►

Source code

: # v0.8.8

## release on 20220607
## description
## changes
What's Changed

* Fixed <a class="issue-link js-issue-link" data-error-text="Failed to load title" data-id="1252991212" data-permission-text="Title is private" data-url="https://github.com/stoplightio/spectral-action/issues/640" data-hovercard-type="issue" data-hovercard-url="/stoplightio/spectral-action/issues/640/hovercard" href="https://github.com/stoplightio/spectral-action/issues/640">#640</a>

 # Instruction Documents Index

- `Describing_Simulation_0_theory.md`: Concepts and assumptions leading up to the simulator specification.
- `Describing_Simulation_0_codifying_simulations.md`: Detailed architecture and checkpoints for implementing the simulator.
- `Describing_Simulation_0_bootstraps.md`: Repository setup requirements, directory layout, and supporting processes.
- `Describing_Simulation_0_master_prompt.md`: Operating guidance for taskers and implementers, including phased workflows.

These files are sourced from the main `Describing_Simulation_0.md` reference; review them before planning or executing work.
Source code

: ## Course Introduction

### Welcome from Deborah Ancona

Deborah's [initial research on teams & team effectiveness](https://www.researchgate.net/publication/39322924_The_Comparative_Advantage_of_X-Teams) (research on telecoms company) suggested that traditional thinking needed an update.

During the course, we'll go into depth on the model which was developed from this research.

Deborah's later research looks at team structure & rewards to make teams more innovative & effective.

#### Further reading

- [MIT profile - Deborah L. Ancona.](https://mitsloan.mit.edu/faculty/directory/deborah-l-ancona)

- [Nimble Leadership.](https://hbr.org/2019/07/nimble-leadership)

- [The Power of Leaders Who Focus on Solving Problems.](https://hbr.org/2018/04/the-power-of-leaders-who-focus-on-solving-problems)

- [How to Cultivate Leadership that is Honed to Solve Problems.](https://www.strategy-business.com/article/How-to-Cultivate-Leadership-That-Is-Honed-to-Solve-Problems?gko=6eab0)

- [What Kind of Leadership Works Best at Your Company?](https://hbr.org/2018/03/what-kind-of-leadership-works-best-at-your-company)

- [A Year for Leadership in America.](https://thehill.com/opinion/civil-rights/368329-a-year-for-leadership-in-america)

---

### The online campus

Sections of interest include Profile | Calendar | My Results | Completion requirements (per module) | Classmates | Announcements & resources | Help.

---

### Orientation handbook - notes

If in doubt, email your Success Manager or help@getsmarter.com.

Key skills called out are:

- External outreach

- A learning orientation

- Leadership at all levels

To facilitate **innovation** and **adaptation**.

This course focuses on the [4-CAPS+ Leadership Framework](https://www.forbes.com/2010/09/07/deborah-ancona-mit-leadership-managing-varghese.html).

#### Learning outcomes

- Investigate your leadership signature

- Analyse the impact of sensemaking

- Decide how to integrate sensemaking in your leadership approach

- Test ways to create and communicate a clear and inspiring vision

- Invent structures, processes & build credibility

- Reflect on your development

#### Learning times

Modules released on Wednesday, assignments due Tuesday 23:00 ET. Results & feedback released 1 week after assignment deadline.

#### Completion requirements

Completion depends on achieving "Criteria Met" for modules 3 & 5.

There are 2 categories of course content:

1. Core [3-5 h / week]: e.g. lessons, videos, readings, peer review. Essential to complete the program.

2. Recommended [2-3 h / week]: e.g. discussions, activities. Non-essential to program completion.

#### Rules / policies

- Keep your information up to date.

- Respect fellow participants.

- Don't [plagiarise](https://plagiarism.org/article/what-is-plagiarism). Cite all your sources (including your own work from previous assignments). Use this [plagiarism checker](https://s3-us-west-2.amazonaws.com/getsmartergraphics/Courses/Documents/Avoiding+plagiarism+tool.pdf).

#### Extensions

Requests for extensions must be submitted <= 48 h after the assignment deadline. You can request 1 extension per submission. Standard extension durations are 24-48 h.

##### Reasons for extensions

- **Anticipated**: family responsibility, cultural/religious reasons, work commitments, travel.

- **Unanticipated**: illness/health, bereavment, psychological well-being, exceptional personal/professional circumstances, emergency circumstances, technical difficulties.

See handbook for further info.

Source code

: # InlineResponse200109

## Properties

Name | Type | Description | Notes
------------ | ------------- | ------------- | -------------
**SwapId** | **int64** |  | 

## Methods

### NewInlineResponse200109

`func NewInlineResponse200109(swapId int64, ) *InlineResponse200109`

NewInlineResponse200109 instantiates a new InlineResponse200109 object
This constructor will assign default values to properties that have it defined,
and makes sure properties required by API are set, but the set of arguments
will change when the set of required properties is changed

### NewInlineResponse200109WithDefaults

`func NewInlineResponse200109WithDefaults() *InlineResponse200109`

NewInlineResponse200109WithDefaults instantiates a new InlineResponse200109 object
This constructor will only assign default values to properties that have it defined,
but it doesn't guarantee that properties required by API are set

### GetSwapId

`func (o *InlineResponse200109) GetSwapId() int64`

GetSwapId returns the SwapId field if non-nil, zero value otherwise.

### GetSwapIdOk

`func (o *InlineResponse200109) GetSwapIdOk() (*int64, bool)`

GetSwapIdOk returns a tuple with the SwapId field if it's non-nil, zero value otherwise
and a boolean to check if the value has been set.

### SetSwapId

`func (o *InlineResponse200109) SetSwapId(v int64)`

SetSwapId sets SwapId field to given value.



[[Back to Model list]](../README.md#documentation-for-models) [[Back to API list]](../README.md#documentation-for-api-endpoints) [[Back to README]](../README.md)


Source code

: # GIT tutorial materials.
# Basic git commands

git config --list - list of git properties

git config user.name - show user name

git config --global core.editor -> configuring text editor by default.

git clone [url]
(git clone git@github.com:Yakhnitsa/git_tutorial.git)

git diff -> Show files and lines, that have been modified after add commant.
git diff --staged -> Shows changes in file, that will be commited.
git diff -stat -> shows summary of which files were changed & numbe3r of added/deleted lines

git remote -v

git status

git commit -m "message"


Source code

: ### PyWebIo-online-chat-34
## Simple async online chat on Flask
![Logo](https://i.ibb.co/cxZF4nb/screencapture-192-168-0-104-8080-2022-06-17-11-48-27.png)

◄

Exactly reproduce the entries in their entirety.

▸ **Reply to the exercise**
Source code

: # v0.8.8

## release on 20220607
## description
## changes
What's Changed

* Fixed <a class="issue-link js-issue-link" data-error-text="Failed to load title" data-id="1252991212" data-permission-text="Title is private" data-url="https://github.com/stoplightio/spectral-action/issues/640" data-hovercard-type="issue" data-hovercard-url="/stoplightio/spectral-action/issues/640/hovercard" href="https://github.com/stoplightio/spectral-action/issues/640">#640</a>

 # Instruction Documents Index

- `Describing_Simulation_0_theory.md`: Concepts and assumptions leading up to the simulator specification.
- `Describing_Simulation_0_codifying_simulations.md`: Detailed architecture and checkpoints for implementing the simulator.
- `Describing_Simulation_0_bootstraps.md`: Repository setup requirements, directory layout, and supporting processes.
- `Describing_Simulation_0_master_prompt.md`: Operating guidance for taskers and implementers, including phased workflows.

These files are sourced from the main `Describing_Simulation_0.md` reference; review them before planning or executing work.
Source code

: ## Course Introduction

### Welcome from Deborah Ancona

Deborah's [initial research on teams & team effectiveness](https://www.researchgate.net/publication/39322924_The_Comparative_Advantage_of_X-Teams) (research on telecoms company) suggested that traditional thinking needed an update.

During the course, we'll go into depth on the model which was developed from this research.

Deborah's later research looks at team structure & rewards to make teams more innovative & effective.

#### Further reading

- [MIT profile - Deborah L. Ancona.](https://mitsloan.mit.edu/faculty/directory/deborah-l-ancona)

- [Nimble Leadership.](https://hbr.org/2019/07/nimble-leadership)

- [The Power of Leaders Who Focus on Solving Problems.](https://hbr.org/2018/04/the-power-of-leaders-who-focus-on-solving-problems)

- [How to Cultivate Leadership that is Honed to Solve Problems.](https://www.strategy-business.com/article/How-to-Cultivate-Leadership-That-Is-Honed-to-Solve-Problems?gko=6eab0)

- [What Kind of Leadership Works Best at Your Company?](https://hbr.org/2018/03/what-kind-of-leadership-works-best-at-your-company)

- [A Year for Leadership in America.](https://thehill.com/opinion/civil-rights/368329-a-year-for-leadership-in-america)

---

### The online campus

Sections of interest include Profile | Calendar | My Results | Completion requirements (per module) | Classmates | Announcements & resources | Help.

---

### Orientation handbook - notes

If in doubt, email your Success Manager or help@getsmarter.com.

Key skills called out are:

- External outreach

- A learning orientation

- Leadership at all levels

To facilitate **innovation** and **adaptation**.

This course focuses on the [4-CAPS+ Leadership Framework](https://www.forbes.com/2010/09/07/deborah-ancona-mit-leadership-managing-varghese.html).

#### Learning outcomes

- Investigate your leadership signature

- Analyse the impact of sensemaking

- Decide how to integrate sensemaking in your leadership approach

- Test ways to create and communicate a clear and inspiring vision

- Invent structures, processes & build credibility

- Reflect on your development

#### Learning times

Modules released on Wednesday, assignments due Tuesday 23:00 ET. Results & feedback released 1 week after assignment deadline.

#### Completion requirements

Completion depends on achieving "Criteria Met" for modules 3 & 5.

There are 2 categories of course content:

1. Core [3-5 h / week]: e.g. lessons, videos, readings, peer review. Essential to complete the program.

2. Recommended [2-3 h / week]: e.g. discussions, activities. Non-essential to program completion.

#### Rules / policies

- Keep your information up to date.

- Respect fellow participants.

- Don't [plagiarise](https://plagiarism.org/article/what-is-plagiarism). Cite all your sources (including your own work from previous assignments). Use this [plagiarism checker](https://s3-us-west-2.amazonaws.com/getsmartergraphics/Courses/Documents/Avoiding+plagiarism+tool.pdf).

#### Extensions

Requests for extensions must be submitted <= 48 h after the assignment deadline. You can request 1 extension per submission. Standard extension durations are 24-48 h.

##### Reasons for extensions

- **Anticipated**: family responsibility, cultural/religious reasons, work commitments, travel.

- **Unanticipated**: illness/health, bereavment, psychological well-being, exceptional personal/professional circumstances, emergency circumstances, technical difficulties.

See handbook for further info.

Source code

: # InlineResponse200109

## Properties

Name | Type | Description | Notes
------------ | ------------- | ------------- | -------------
**SwapId** | **int64** |  | 

## Methods

### NewInlineResponse200109

`func NewInlineResponse200109(swapId int64, ) *InlineResponse200109`

NewInlineResponse200109 instantiates a new InlineResponse200109 object
This constructor will assign default values to properties that have it defined,
and makes sure properties required by API are set, but the set of arguments
will change when the set of required properties is changed

### NewInlineResponse200109WithDefaults

`func NewInlineResponse200109WithDefaults() *InlineResponse200109`

NewInlineResponse200109WithDefaults instantiates a new InlineResponse200109 object
This constructor will only assign default values to properties that have it defined,
but it doesn't guarantee that properties required by API are set

### GetSwapId

`func (o *InlineResponse200109) GetSwapId() int64`

GetSwapId returns the SwapId field if non-nil, zero value otherwise.

### GetSwapIdOk

`func (o *InlineResponse200109) GetSwapIdOk() (*int64, bool)`

GetSwapIdOk returns a tuple with the SwapId field if it's non-nil, zero value otherwise
and a boolean to check if the value has been set.

### SetSwapId

`func (o *InlineResponse200109) SetSwapId(v int64)`

SetSwapId sets SwapId field to given value.



[[Back to Model list]](../README.md#documentation-for-models) [[Back to API list]](../README.md#documentation-for-api-endpoints) [[Back to README]](../README.md)


Source code

: # GIT tutorial materials.
# Basic git commands

git config --list - list of git properties

git config user.name - show user name

git config --global core.editor -> configuring text editor by default.

git clone [url]
(git clone git@github.com:Yakhnitsa/git_tutorial.git)

git diff -> Show files and lines, that have been modified after add commant.
git diff --staged -> Shows changes in file, that will be commited.
git diff -stat -> shows summary of which files were changed & numbe3r of added/deleted lines

git remote -v

git status

git commit -m "message"


Source code

: ### PyWebIo-online-chat-34
## Simple async online chat on Flask
![Logo](https://i.ibb.co/cxZF4nb/screencapture-192-168-0-104-8080-2022-06-17-11-48-27.png)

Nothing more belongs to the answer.